▶ Problem set
**a.** According to the sleep apnea passage, what happens in central sleep apnea?
**b.** Please extend the sleep apnea passage past its final sentence, leaving the data aside.

▶ Given passage
▼

Whether you are a new parent or the average person struggling to juggle home and work responsibilities, restful sleep may sound like an elusive, unattainable fantasy. For some of us, sleepless nights are an occasional self-inflicted problem – we can’t stop thinking or worrying about looming problems or concerns.
But for about 90 million Americans, snoring is the culprit. About 54 million of these avid snorers may have a sleep disorder called obstructive sleep apnea (OSA). The good news is specially trained dentists like our sleep apnea specialist Ginger Rome, DDS, here at The Dentists at North Cypress in Houston, Texas, can help you get a good night’s sleep using custom dental devices or oral appliances.
Let’s start by explaining sleep apnea and how it can impact your overall health. Sleep apnea, which causes interrupted breathing during sleep, has two main types of sleep disorders – obstructive sleep apnea and central sleep apnea. Central sleep apnea is rare and occurs when the brain fails to signal the chest muscles to breathe in and out.
Obstructive sleep apnea, or OSA, is the more common type of sleep disorder. Partial or complete blockages to the upper airway cause OSA. During a typical sleep cycle, OSA sufferers can go through hundreds of breathing interruptions. For many patients, it plays out with snoring, followed by gasping, awkward snorting, and body jerks when the brain kicks in and wakes them up so they can resume normal breathing.
When you stop breathing, your blood oxygen levels drop suddenly. Simultaneously, your chest muscles need to work harder to open the airway, creating a risk for developing cardiovascular conditions like high blood pressure, a stroke or heart attack.
But the impact of sleep apnea isn’t simply about snoring and sleep deprivation. When you don’t get a good night's sleep, it prevents your body from resetting and restoring. Specifically, during restful sleep, the brain clears toxins and catalogs memories and things learned. In addition, cells and tissues throughout the body perform healing and repair while the body releases many essential hormones for growth.
Not surprising, addressing sleep apnea is particularly important for patients who are at risk for metabolic conditions like diabetes or patients suffering from obesity or being overweight. It all comes back to those sudden drops in blood oxygen levels. When blood oxygen levels decrease, the carbon dioxide levels increase in the bloodstream. In turn, this can impact blood glucose metabolism or insulin resistance.

▲

▶ Data to examine
▼

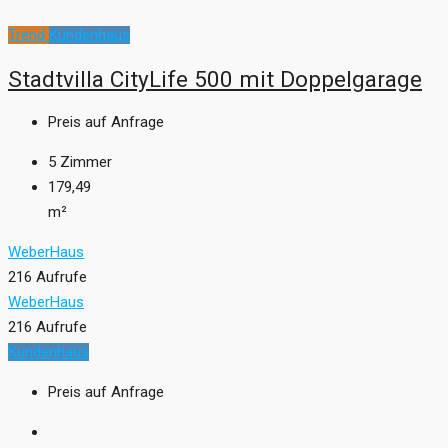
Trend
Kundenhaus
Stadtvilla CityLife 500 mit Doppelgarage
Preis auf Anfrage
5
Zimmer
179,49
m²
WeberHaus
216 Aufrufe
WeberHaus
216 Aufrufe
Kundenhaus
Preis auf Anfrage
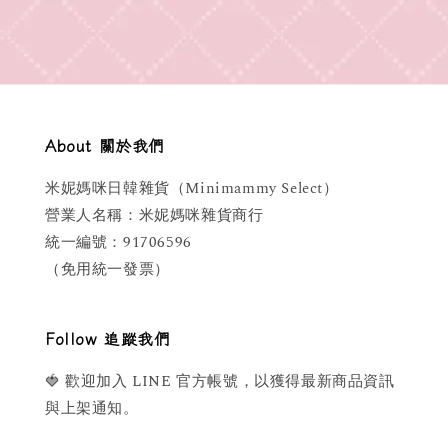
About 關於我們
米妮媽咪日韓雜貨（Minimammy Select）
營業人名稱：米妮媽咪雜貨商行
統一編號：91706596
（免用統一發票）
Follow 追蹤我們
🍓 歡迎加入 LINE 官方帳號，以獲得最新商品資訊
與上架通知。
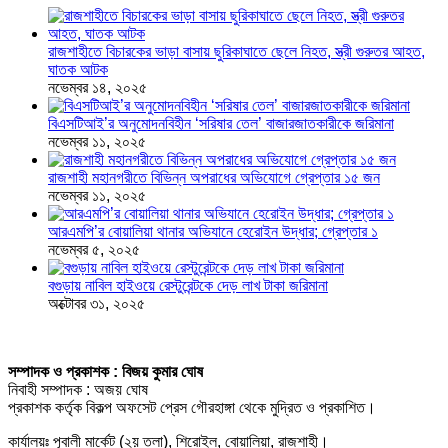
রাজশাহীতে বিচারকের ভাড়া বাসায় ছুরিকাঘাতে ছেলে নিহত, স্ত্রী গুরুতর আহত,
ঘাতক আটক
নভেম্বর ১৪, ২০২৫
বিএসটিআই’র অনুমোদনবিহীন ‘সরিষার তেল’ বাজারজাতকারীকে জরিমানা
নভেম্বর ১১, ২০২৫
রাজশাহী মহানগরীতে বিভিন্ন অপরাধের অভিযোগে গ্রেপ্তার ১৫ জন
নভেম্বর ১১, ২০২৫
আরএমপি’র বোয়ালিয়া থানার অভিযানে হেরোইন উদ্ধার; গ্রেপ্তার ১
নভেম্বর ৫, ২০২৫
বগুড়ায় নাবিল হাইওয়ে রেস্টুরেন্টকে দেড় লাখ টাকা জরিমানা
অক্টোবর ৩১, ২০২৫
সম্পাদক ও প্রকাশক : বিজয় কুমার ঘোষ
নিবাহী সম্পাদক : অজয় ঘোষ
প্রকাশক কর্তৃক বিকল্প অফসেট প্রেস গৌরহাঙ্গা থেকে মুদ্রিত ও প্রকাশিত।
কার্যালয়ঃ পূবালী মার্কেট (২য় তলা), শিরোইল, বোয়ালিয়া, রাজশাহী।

▲

▶ Answers for the exercise
**a.** The brain fails to signal the chest muscles to breathe in and out.

**b.**
According to clinical research, these imbalances of blood oxygen and carbon dioxide levels put you at a higher risk for developing diabetes, or if you already have it, sleep apnea can make it more difficult to manage diabetes. In the case of weight management, sleep deprivation can lead to weight gain or an increased risk of obesity and make it harder for you to manage a healthy weight.
As you probably know, the traditional treatment for OSA is a continuous positive airway pressure device, more commonly referred to as a CPAP. A CPAP delivers a consistent flow of air through a mask that keeps the airway open, preventing the patient from stopping breathing while they are asleep.
Technically, CPAP should work for a majority, if not all, OSA patients. The rub is it can’t work if you don’t use it. Unfortunately, some patients find CPAP uncomfortable to wear and difficult to clean. They simply can’t or won’t use it. That’s where a dental device or oral dental appliance comes in.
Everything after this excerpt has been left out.